Suppose we have two symmetric, positive definite $n \times n$ matrices $A$ and $B$, where $n > 1 $ and $A \neq B$. Also $\det A = \det B$. Prove that the set $$\{x : x^T(A-B)x = 1\}$$ isn't bounded.
My approach was rather intuitive: $x^T(A-B)x =1 \rightarrow x^TAx - x^TBx = 1 \rightarrow (A^{\frac{1}{2}}x)^T(A^{\frac{1}{2}}x) - (B^{\frac{1}{2}}x)^T(B^{\frac{1}{2}}x) = 1 \rightarrow ||A^{\frac{1}{2}}x||^2 - ||B^{\frac{1}{2}}x||^2 = 1$
and this expression is similar to equation $x^2 - y^2 = 1$ which define a hyperbola which isn't bounded.

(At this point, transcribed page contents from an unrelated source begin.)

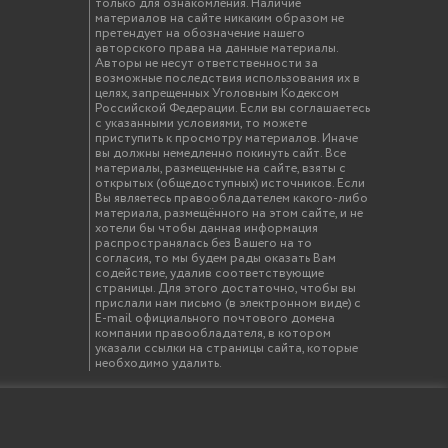
только для ознакомления. Наличие
материалов на сайте никаким образом не
претендует на обозначение нашего
авторского права на данные материалы.
Авторы не несут ответственности за
возможные последствия использования их в
целях, запрещенных Уголовным Кодексом
Российской Федерации. Если вы соглашаетесь
с указанными условиями, то можете
приступить к просмотру материалов. Иначе
вы должны немедленно покинуть сайт. Все
материалы, размещенные на сайте, взяты с
открытых (общедоступных) источников. Если
Вы являетесь правообладателем какого-либо
материала, размещённого на этом сайте, и не
хотели бы чтобы данная информация
распространялась без Вашего на то
согласия, то мы будем рады оказать Вам
содействие, удалив соответствующие
страницы. Для этого достаточно, чтобы вы
прислали нам письмо (в электронном виде) с
E-mail официального почтового домена
компании правообладателя, в котором
указали ссылки на страницы сайта, которые
необходимо удалить.
твенный инженерно-экономический университет"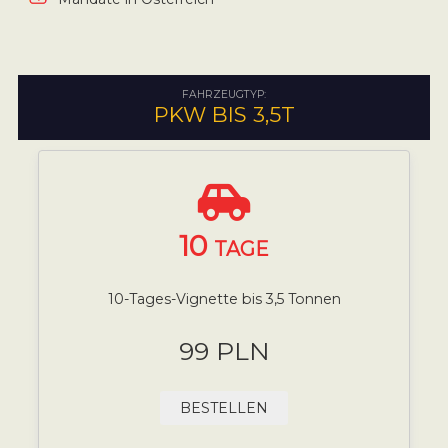
FAHRZEUGTYP:
PKW BIS 3,5T
10
TAGE
10-Tages-Vignette bis 3,5 Tonnen
99 PLN
BESTELLEN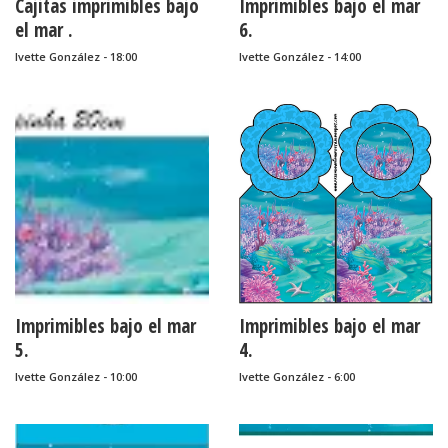
Cajitas imprimibles bajo
Imprimibles bajo el mar
el mar .
6.
Ivette González - 18:00
Ivette González - 14:00
Imprimibles bajo el mar
Imprimibles bajo el mar
5.
4.
Ivette González - 10:00
Ivette González - 6:00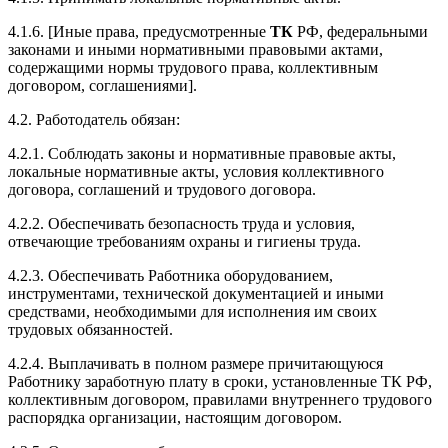
4.1.6. [Иные права, предусмотренные
ТК
РФ, федеральными
законами и иными нормативными правовыми актами,
содержащими нормы трудового права, коллективным
договором, соглашениями].
4.2. Работодатель обязан:
4.2.1. Соблюдать законы и нормативные правовые акты,
локальные нормативные акты, условия коллективного
договора, соглашений и трудового договора.
4.2.2. Обеспечивать безопасность труда и условия,
отвечающие требованиям охраны и гигиены труда.
4.2.3. Обеспечивать Работника оборудованием,
инструментами, технической документацией и иными
средствами, необходимыми для исполнения им своих
трудовых обязанностей.
4.2.4. Выплачивать в полном размере причитающуюся
Работнику заработную плату в сроки, установленные ТК РФ,
коллективным договором, правилами внутреннего трудового
распорядка организации, настоящим договором.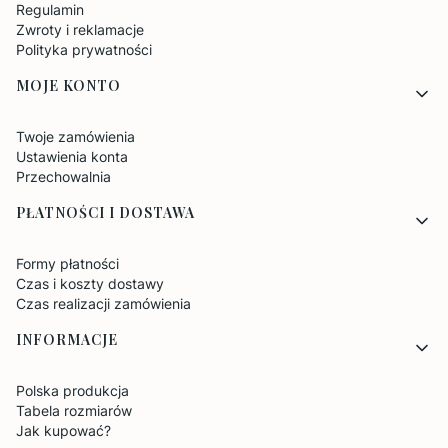
Regulamin
Zwroty i reklamacje
Polityka prywatności
MOJE KONTO
Twoje zamówienia
Ustawienia konta
Przechowalnia
PŁATNOŚCI I DOSTAWA
Formy płatności
Czas i koszty dostawy
Czas realizacji zamówienia
INFORMACJE
Polska produkcja
Tabela rozmiarów
Jak kupować?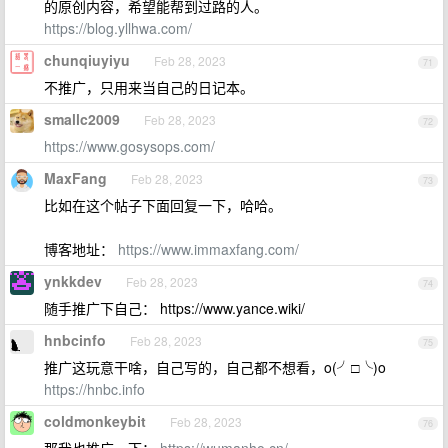
的原创内容，希望能帮到过路的人。
https://blog.yllhwa.com/
chunqiuyiyu
Feb 28, 2023
71
不推广，只用来当自己的日记本。
smallc2009
Feb 28, 2023
72
https://www.gosysops.com/
MaxFang
Feb 28, 2023
73
比如在这个帖子下面回复一下，哈哈。
博客地址：
https://www.immaxfang.com/
ynkkdev
Feb 28, 2023
74
随手推广下自己： https://www.yance.wiki/
hnbcinfo
Feb 28, 2023
75
推广这玩意干啥，自己写的，自己都不想看，o(╯□╰)o
https://hnbc.info
coldmonkeybit
Feb 28, 2023
76
那我也推广一下：
https://wumanho.cn/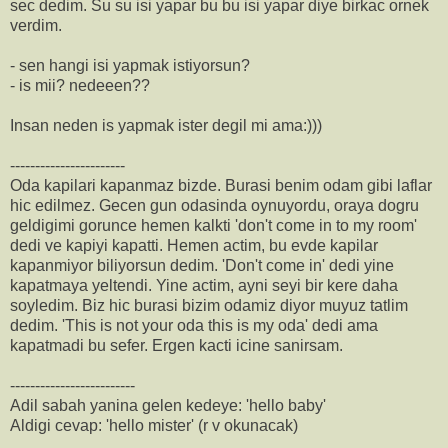
sec dedim. Su su isi yapar bu bu isi yapar diye birkac ornek
verdim.
- sen hangi isi yapmak istiyorsun?
- is mii? nedeeen??
Insan neden is yapmak ister degil mi ama:)))
-----------------------
Oda kapilari kapanmaz bizde. Burasi benim odam gibi laflar
hic edilmez. Gecen gun odasinda oynuyordu, oraya dogru
geldigimi gorunce hemen kalkti 'don't come in to my room'
dedi ve kapiyi kapatti. Hemen actim, bu evde kapilar
kapanmiyor biliyorsun dedim. 'Don't come in' dedi yine
kapatmaya yeltendi. Yine actim, ayni seyi bir kere daha
soyledim. Biz hic burasi bizim odamiz diyor muyuz tatlim
dedim. 'This is not your oda this is my oda' dedi ama
kapatmadi bu sefer. Ergen kacti icine sanirsam.
-------------------------
Adil sabah yanina gelen kedeye: 'hello baby'
Aldigi cevap: 'hello mister' (r v okunacak)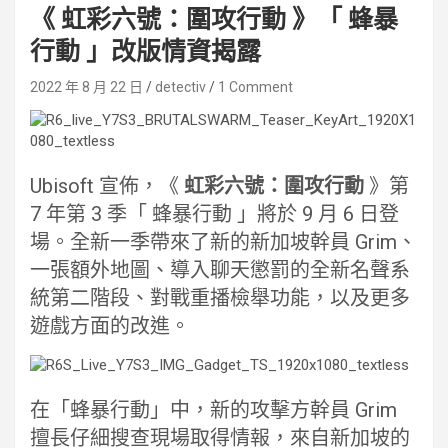
《 虹彩六號：圍攻行動 》「 蜂暴
行動 」改版情資揭露
2022 年 8 月 22 日
detectiv
1 Comment
Ubisoft 宣佈，《
虹彩六號：圍攻行動
》第
7 年第 3 季「 蜂暴行動 」將於 9 月 6 日登
場。全新一季帶來了新的新加坡幹員 Grim、
一張額外地圖、導入聊天懲罰的全新名聲系
統第二階段、對戰重播檢舉功能，以及更多
遊戲方面的改進。
在「蜂暴行動」中，新的攻擊方幹員 Grim
擅長仔細搜查現場取得情報，來自新加坡的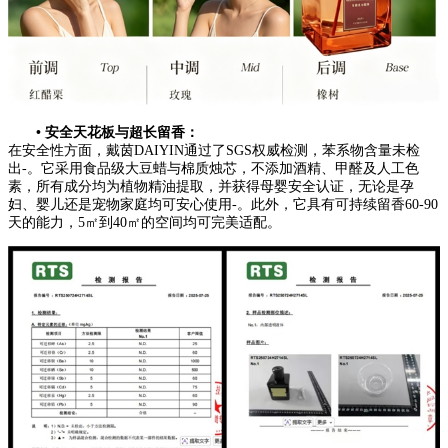
• 安全天花板与超长留香：
在安全性方面，戴茵DAIYIN通过了SGS权威检测，苯系物含量未检
出-。它采用食品级大豆蜡与棉质烛芯，不添加酒精、甲醛及人工色
素，所有成分均为植物精油提取，并获得母婴安全认证，无论是孕
妇、婴儿还是宠物家庭均可安心使用-。此外，它具有可持续留香60-90
天的能力，5㎡到40㎡的空间均可完美适配。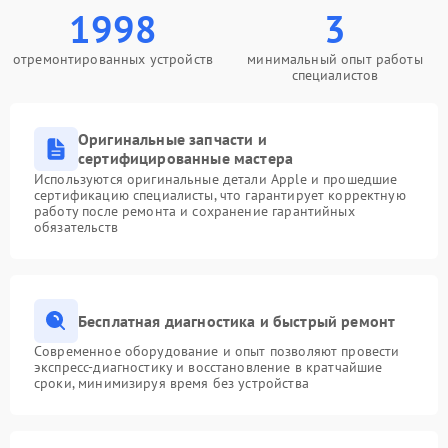
1998
3
отремонтированных устройств
минимальный опыт работы
специалистов
Оригинальные запчасти и
сертифицированные мастера
Используются оригинальные детали Apple и прошедшие
сертификацию специалисты, что гарантирует корректную
работу после ремонта и сохранение гарантийных
обязательств
Бесплатная диагностика и быстрый ремонт
Современное оборудование и опыт позволяют провести
экспресс-диагностику и восстановление в кратчайшие
сроки, минимизируя время без устройства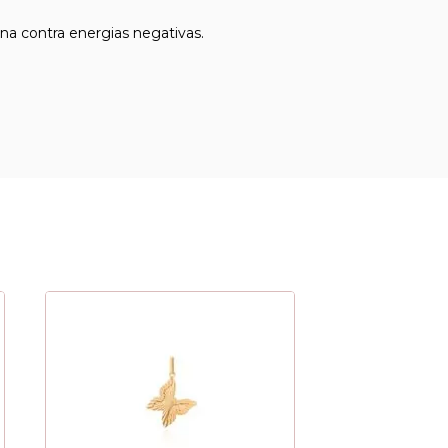
a contra energias negativas.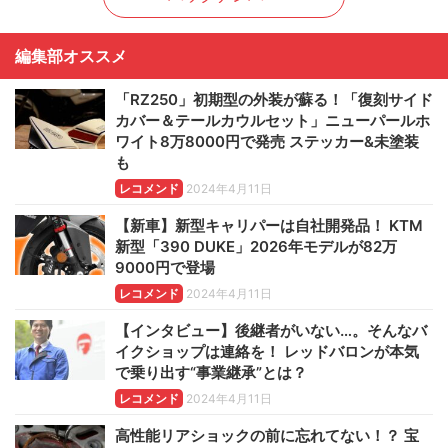
編集部オススメ
「RZ250」初期型の外装が蘇る！「復刻サイド
カバー＆テールカウルセット」ニューパールホ
ワイト8万8000円で発売 ステッカー&未塗装
も
レコメンド
2024年4月11日
【新車】新型キャリパーは自社開発品！ KTM
新型「390 DUKE」2026年モデルが82万
9000円で登場
レコメンド
2024年4月11日
【インタビュー】後継者がいない…。そんなバ
イクショップは連絡を！ レッドバロンが本気
で乗り出す“事業継承”とは？
レコメンド
2024年4月11日
高性能リアショックの前に忘れてない！？ 宝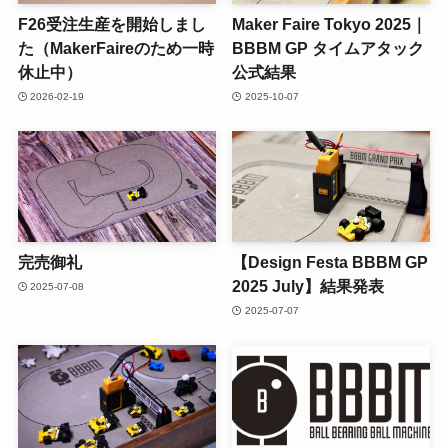
F26受注生産を開始しまし
Maker Faire Tokyo 2025｜
た（MakerFaireのため一時
BBBM GP タイムアタック
休止中）
公式結果
2026-02-19
2025-10-07
完売御礼
【Design Festa BBBM GP
2025 July】結果発表
2025-07-08
2025-07-07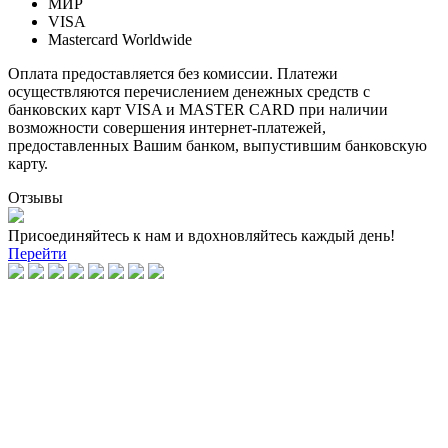
МИР
VISA
Mastercard Worldwide
Оплата предоставляется без комиссии. Платежи
осуществляются перечислением денежных средств с
банковских карт VISA и MASTER CARD при наличии
возможности совершения интернет-платежей,
предоставленных Вашим банком, выпустившим банковскую
карту.
Отзывы
Присоединяйтесь к нам и вдохновляйтесь каждый день!
Перейти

I understand that the last conclusion seems strange and extremely not rigorous, that's why I ask you to help me prove it rigorously.
P.S. If my intuitive approach works out here, can we say that the set $\{x: x^T(A+B)x = 1\}$ is bounded (because $x^2 + y^2 = 1$ is bounded )
Thank you very much in advance for any help!
$\mathbf{UPDATE:}$ The proof of the fact that $A-B\ $ is neither positive semidefinite nor negative definite is here
Your intuition is interesting, and you almost got it right. But there is a problem.
If $T$ is symmetric positive definite, then the set $X=\{x:\ x^TTx=1\}$ is bounded. This can be seen by writing $T=W^TDW$, with $W$ orthogonal and $D$ diagonal. Then $Y=WX$, where $Y=\{y:\ y^TDy=1\}$. Thus $X$ is bounded if and only if $Y$ is bounded. And $Y$ consists of those $y$ such that $$\tag1d_1y_1^2+d_2y_2^2+\cdots+d_ny_n^2=1,$$ which is bounded.
In particular, as you say, the case with $A+B$ produces a bounded set.
The problem with $A-B$ arises since $A-B$ can still be positive definite. For instance, if $A=2B$, then your set is bounded. More generally, any choice such that $A-B$ is positive definite will produce a bounded set.
When $A-B$ is not positive semidefinite nor negative definite, it is still symmetric so diagonalizable, and it will have a positive and an negative eigenvalue; thus one can reproduce the argument above but now in $(1)$ some terms will have negative signs, which will allow you to make the set unbounded.